The Iraqi Kurdish military command said 4,000 Peshmerga were taking part in an operation to clear several villages held by Islamic State to the east of Mosul, in an attack coordinated with a push by Iraqi army units from the southern front.
In its first statement on the Mosul operations, the Iraqi army media office said the advancing troops destroyed a number of Islamic State (ISIS / Daesh / ISIL) defense lines.
A column of black smoke was seen rising from one of the insurgents’ positions on the eastern front, the Reuters correspondent said, and seemed to be from burning oil being used to block the path of the Kurds and obstruct the jets’ view.

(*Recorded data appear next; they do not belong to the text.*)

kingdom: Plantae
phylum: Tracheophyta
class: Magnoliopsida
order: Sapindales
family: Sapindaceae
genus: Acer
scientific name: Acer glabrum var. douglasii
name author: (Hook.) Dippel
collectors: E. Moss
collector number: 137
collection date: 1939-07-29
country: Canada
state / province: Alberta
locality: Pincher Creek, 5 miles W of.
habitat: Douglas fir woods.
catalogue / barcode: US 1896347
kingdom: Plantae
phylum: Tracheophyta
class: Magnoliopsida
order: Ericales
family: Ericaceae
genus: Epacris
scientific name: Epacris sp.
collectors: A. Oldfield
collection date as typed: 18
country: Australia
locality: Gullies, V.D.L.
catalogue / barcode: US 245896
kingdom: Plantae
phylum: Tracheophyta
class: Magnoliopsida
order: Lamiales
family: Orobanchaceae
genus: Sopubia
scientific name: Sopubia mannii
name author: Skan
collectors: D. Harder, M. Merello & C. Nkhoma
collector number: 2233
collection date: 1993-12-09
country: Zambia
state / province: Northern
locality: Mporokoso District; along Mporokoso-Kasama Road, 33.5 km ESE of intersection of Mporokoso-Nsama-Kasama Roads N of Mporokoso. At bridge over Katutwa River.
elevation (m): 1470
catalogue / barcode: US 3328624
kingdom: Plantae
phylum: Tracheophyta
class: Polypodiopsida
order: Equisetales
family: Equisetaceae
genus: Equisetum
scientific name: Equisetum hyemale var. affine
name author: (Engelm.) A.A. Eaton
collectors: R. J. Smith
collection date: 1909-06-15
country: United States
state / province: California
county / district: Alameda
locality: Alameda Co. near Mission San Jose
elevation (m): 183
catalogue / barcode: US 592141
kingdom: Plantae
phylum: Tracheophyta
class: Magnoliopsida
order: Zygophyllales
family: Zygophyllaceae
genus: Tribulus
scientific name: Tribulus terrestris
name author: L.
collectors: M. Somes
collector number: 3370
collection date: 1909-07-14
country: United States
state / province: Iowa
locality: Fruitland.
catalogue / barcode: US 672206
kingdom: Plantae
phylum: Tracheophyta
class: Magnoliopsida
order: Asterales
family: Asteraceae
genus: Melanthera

Helicopters released flares overhead and explosions could be heard on the city’s eastern front, where Kurdish fighters moved forward to take outlying villages, a Reuters correspondent said.
The United States predicted Islamic State (ISIS / Daesh / ISIL) would suffer “a lasting defeat” as Iraqi forces mounted their biggest operation since the US withdrew its own troops in 2011.
Some 30,000 Iraqi soldiers, Kurdish Peshmerga militia and Sunni tribal fighters were expected to take part in the offensive to drive an estimated 4,000 to 8,000 Islamic State (ISIS / Daesh / ISIL) militants from Mosul, a city of 1.5 million people.
If Mosul falls, Raqqa in Syria will be Islamic State’s last city stronghold.
Islamic State (ISIS / Daesh / ISIL) has been retreating since the end of last year in Iraq, where it is battling US-backed government and Kurdish forces as well as Iraqi Shia militias, Reuters reported.